▸ PROBLEM DESCRIPTION
Could you output each line below exactly as it appears, excluding any pictures?

▸ INPUT DATA
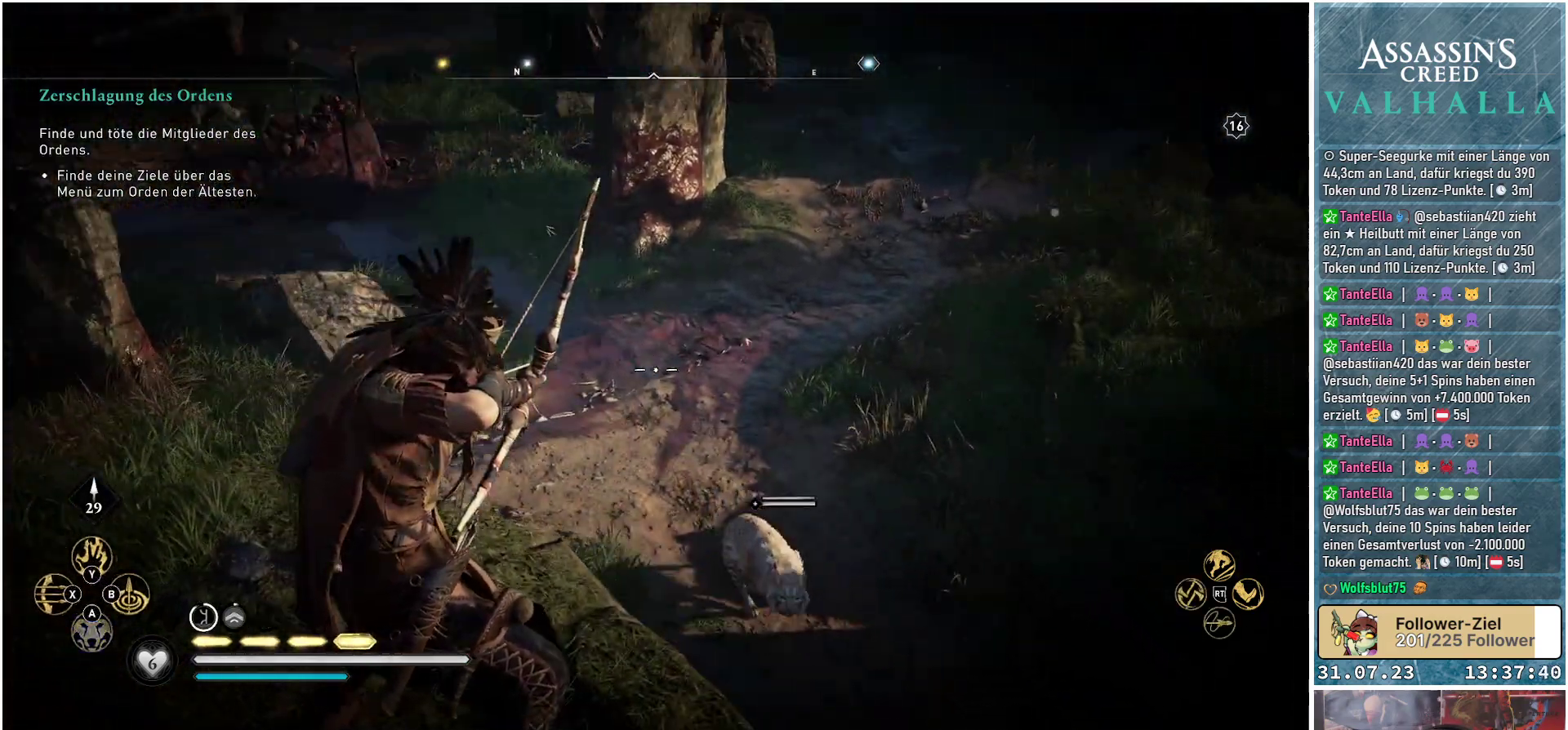
{"buttons": [], "left_stick": "center", "right_stick": "down-right", "events": [[233, "L2", "up"], [367, "R2", "up"]]}
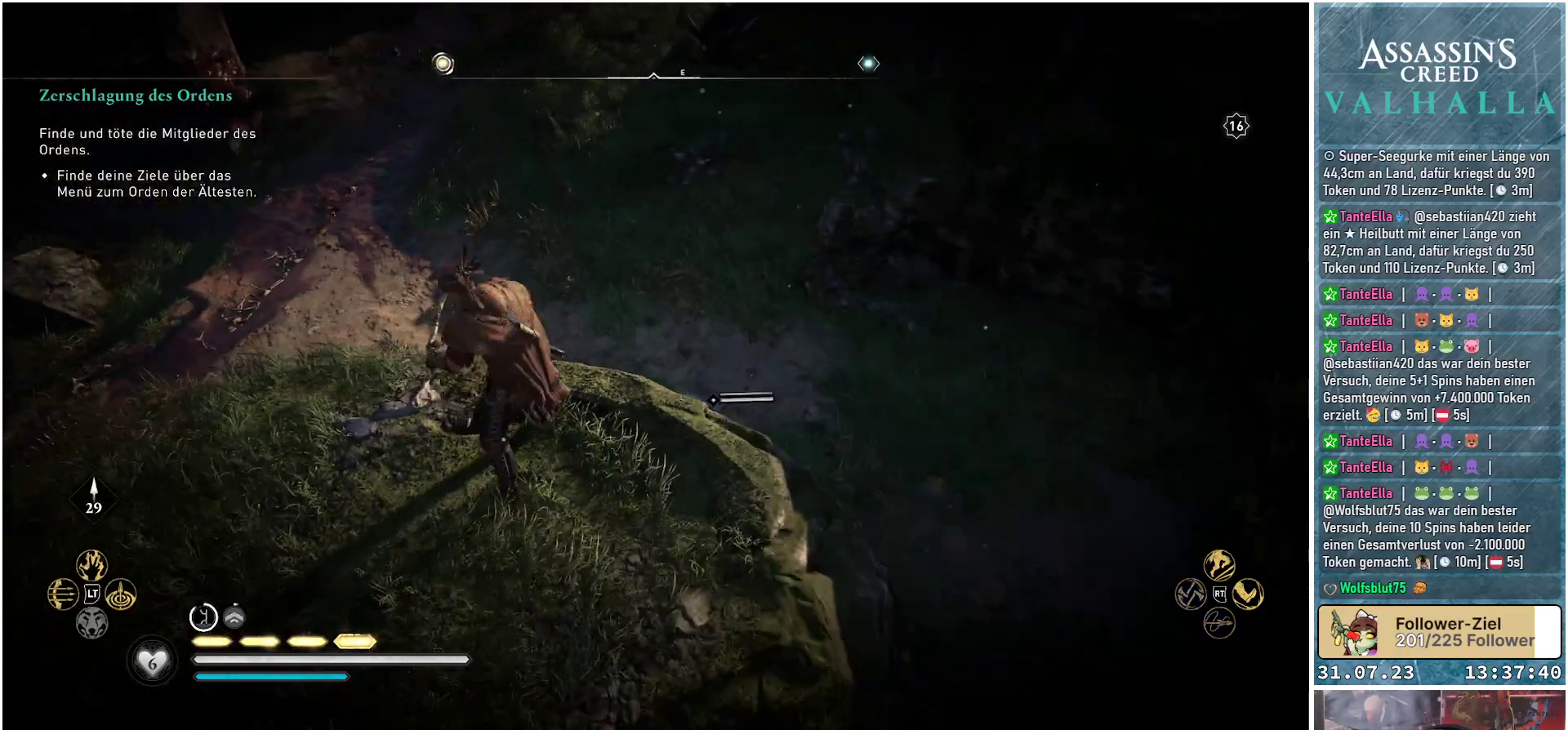
{"buttons": [], "left_stick": "center", "right_stick": "down-right", "events": []}
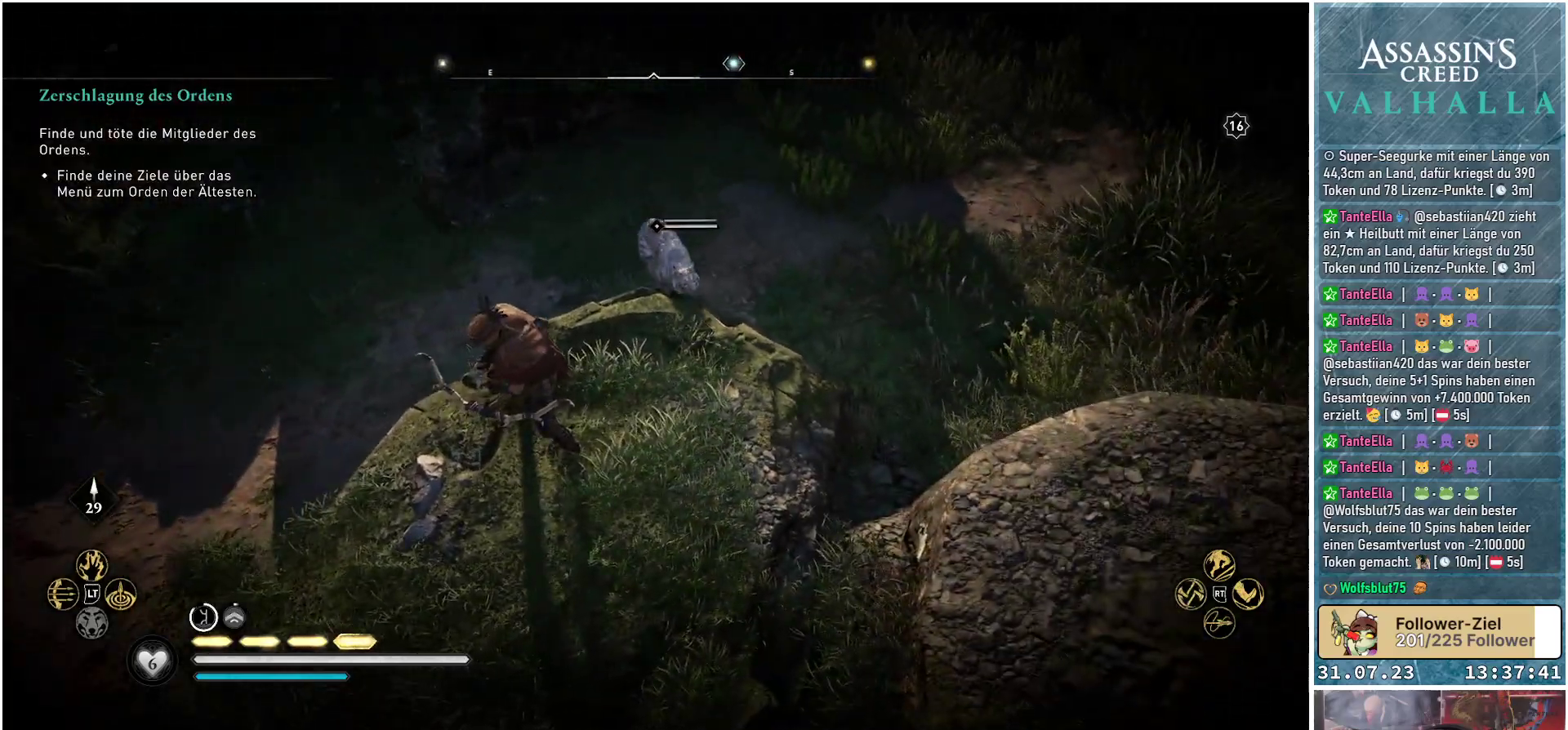
{"buttons": [], "left_stick": "center", "right_stick": "right", "events": [[33, "right_stick", "right"]]}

▸ WRITTEN ANSWER
{"buttons": [], "left_stick": "center", "right_stick": "down-right", "events": [[233, "L2", "up"], [367, "R2", "up"]]}
{"buttons": [], "left_stick": "center", "right_stick": "down-right", "events": []}
{"buttons": [], "left_stick": "center", "right_stick": "right", "events": [[33, "right_stick", "right"]]}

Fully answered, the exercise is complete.